Auranofin reimagined: an emerging therapeutic candidate for neurodegenerative diseases through molecular mechanistic insights
摘要
Drug repurposing presents a strategic shortcut in therapeutic discovery, especially in the complex landscape of neurological disorders where traditional drug development faces substantial challenges.

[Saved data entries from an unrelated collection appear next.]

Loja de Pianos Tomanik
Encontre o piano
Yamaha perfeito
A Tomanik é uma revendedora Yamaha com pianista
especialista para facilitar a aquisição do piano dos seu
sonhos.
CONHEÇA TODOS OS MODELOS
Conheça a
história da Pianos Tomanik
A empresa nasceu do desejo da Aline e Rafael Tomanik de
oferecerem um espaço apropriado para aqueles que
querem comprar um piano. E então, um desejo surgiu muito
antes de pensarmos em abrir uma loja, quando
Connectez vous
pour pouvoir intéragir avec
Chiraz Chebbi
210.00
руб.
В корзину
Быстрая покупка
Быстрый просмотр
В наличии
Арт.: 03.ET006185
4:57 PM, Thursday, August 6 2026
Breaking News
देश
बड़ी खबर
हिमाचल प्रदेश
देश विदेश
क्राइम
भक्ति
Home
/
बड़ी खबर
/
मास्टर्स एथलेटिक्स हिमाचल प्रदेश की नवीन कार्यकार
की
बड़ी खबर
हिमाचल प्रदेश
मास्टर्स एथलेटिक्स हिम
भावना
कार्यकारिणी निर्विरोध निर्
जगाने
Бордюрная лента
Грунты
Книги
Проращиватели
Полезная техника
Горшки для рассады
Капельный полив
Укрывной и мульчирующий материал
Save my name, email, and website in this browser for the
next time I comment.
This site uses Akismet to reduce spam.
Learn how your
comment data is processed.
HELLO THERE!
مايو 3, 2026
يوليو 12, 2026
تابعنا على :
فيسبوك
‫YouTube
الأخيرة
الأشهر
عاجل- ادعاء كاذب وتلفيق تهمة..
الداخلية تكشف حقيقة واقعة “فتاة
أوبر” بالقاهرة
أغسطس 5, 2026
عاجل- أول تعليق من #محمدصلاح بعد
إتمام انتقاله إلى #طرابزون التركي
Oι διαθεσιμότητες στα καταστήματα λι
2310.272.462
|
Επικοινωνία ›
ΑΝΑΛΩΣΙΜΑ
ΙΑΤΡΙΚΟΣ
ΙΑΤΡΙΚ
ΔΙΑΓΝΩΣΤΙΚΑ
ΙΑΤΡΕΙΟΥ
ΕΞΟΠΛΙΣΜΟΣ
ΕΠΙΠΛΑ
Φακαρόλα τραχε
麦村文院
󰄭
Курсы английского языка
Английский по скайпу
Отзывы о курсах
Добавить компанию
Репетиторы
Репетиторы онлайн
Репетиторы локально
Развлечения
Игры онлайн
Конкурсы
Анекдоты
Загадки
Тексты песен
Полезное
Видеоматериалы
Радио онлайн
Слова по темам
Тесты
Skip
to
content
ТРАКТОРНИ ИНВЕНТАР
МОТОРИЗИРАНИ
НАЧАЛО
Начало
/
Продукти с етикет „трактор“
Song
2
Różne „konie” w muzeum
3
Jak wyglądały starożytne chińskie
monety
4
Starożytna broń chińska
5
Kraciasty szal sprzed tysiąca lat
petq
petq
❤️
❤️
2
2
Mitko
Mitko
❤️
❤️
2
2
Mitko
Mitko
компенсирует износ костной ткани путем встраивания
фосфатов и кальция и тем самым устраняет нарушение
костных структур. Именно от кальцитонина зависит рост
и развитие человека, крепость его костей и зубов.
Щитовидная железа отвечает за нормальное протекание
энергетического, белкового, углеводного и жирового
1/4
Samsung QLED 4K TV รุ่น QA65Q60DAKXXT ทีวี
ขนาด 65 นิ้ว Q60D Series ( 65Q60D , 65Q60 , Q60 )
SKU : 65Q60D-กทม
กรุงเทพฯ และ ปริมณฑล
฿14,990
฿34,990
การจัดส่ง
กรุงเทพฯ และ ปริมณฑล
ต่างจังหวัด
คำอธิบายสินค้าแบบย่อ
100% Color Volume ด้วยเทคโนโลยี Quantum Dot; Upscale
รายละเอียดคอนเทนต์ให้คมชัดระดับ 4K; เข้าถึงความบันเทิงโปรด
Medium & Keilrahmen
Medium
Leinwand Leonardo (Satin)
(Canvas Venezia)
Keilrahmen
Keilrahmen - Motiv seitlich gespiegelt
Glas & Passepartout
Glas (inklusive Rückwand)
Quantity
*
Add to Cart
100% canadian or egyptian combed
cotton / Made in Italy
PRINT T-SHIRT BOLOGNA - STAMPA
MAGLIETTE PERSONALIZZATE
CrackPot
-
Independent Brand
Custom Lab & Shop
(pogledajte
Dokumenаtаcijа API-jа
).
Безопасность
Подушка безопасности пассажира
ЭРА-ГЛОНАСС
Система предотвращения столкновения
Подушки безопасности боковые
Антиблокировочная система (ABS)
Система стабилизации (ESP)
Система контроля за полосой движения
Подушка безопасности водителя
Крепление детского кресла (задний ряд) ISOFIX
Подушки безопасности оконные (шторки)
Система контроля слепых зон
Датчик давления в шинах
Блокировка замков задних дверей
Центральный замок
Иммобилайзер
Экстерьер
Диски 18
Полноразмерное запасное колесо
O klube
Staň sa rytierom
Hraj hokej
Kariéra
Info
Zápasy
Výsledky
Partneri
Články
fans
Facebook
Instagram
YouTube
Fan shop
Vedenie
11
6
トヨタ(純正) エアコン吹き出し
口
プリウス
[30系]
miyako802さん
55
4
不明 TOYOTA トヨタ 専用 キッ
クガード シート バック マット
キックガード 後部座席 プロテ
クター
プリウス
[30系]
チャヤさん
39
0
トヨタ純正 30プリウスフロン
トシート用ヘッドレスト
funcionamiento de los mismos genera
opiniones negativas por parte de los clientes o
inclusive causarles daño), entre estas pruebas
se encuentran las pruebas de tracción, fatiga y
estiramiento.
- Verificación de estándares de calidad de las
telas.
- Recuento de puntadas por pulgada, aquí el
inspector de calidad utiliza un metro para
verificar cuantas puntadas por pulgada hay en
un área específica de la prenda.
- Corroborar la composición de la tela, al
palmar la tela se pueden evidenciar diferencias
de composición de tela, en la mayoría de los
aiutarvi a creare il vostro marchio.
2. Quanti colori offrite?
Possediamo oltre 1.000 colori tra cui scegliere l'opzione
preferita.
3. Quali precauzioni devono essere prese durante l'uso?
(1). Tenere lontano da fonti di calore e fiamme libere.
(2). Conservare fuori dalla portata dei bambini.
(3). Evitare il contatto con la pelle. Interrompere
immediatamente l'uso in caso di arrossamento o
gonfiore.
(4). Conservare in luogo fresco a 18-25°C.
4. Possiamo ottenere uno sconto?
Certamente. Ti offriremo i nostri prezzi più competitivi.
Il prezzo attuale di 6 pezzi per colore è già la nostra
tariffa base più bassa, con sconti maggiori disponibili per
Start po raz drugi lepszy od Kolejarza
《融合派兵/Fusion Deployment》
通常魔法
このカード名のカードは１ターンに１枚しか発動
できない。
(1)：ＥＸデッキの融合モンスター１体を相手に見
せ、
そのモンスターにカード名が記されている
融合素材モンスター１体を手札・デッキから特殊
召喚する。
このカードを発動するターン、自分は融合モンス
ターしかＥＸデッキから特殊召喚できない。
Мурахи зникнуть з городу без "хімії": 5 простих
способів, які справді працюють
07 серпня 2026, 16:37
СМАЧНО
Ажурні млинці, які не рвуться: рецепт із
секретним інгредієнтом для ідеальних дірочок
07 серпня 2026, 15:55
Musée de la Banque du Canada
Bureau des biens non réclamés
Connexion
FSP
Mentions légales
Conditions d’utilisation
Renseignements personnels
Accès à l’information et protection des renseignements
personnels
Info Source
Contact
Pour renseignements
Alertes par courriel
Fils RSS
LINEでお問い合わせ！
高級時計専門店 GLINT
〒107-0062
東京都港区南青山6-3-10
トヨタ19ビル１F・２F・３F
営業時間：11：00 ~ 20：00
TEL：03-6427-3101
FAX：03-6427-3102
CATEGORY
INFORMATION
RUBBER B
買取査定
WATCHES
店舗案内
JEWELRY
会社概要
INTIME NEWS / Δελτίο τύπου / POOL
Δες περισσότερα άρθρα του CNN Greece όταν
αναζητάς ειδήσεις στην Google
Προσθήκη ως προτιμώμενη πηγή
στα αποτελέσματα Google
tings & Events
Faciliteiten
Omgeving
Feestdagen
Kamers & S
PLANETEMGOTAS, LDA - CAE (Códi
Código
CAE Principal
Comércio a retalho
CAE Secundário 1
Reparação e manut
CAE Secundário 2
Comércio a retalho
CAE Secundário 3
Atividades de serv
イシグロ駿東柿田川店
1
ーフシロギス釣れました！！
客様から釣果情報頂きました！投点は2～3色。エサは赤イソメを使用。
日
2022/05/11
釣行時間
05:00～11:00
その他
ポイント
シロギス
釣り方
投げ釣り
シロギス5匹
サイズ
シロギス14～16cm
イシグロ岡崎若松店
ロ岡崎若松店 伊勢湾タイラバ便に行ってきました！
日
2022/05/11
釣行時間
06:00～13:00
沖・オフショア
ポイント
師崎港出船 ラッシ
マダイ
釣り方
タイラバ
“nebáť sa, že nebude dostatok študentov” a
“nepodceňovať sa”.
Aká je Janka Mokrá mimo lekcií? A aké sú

A compelling candidate in this domain is auranofin (AF), an FDA-approved gold(I) compound initially indicated for rheumatoid arthritis, now gaining traction for its broad neuroprotective potential across multiple preclinical models, including Alzheimer’s disease (AD), Parkinson’s disease (PD), traumatic brain injury (TBI), and epilepsy. AF exerts multifaceted neuroprotective effects primarily through the Keap1–Nrf2–ARE pathway, which upregulates the expression of antioxidant and anti-inflammatory genes while suppressing the production of pro-oxidant and pro-inflammatory mediators. In AD, AF reactivates the PI3K/AKT axis, downregulates GSK-3β, and mitigates tau pathology. In TBI, it disrupts the ASK1–MAPK cascade, enhances mitochondrial integrity, and upregulates the anti-apoptotic protein Bcl-2. In PD, it promotes neuronal survival through the AKT–FOXO/CREB pathway, while in epilepsy, it attenuates neuroinflammation and oxidative stress via inhibition of NF-κB signaling. By orchestrating a multi-targeted neuroprotective response converging on Nrf2 signaling, AF emerges as a potential repurposing candidate with multi-pathway neuroprotective activity. Peer-reviewed data from Scopus, PubMed, and Web of Science support all findings. To our knowledge, this is the first comprehensive review to highlight AF multi-pathway activity in neurodegenerative disorders, addressing critical gaps in current knowledge. These preclinical insights collectively underscore its translational potential and capacity to reshape the neurotherapeutic landscape.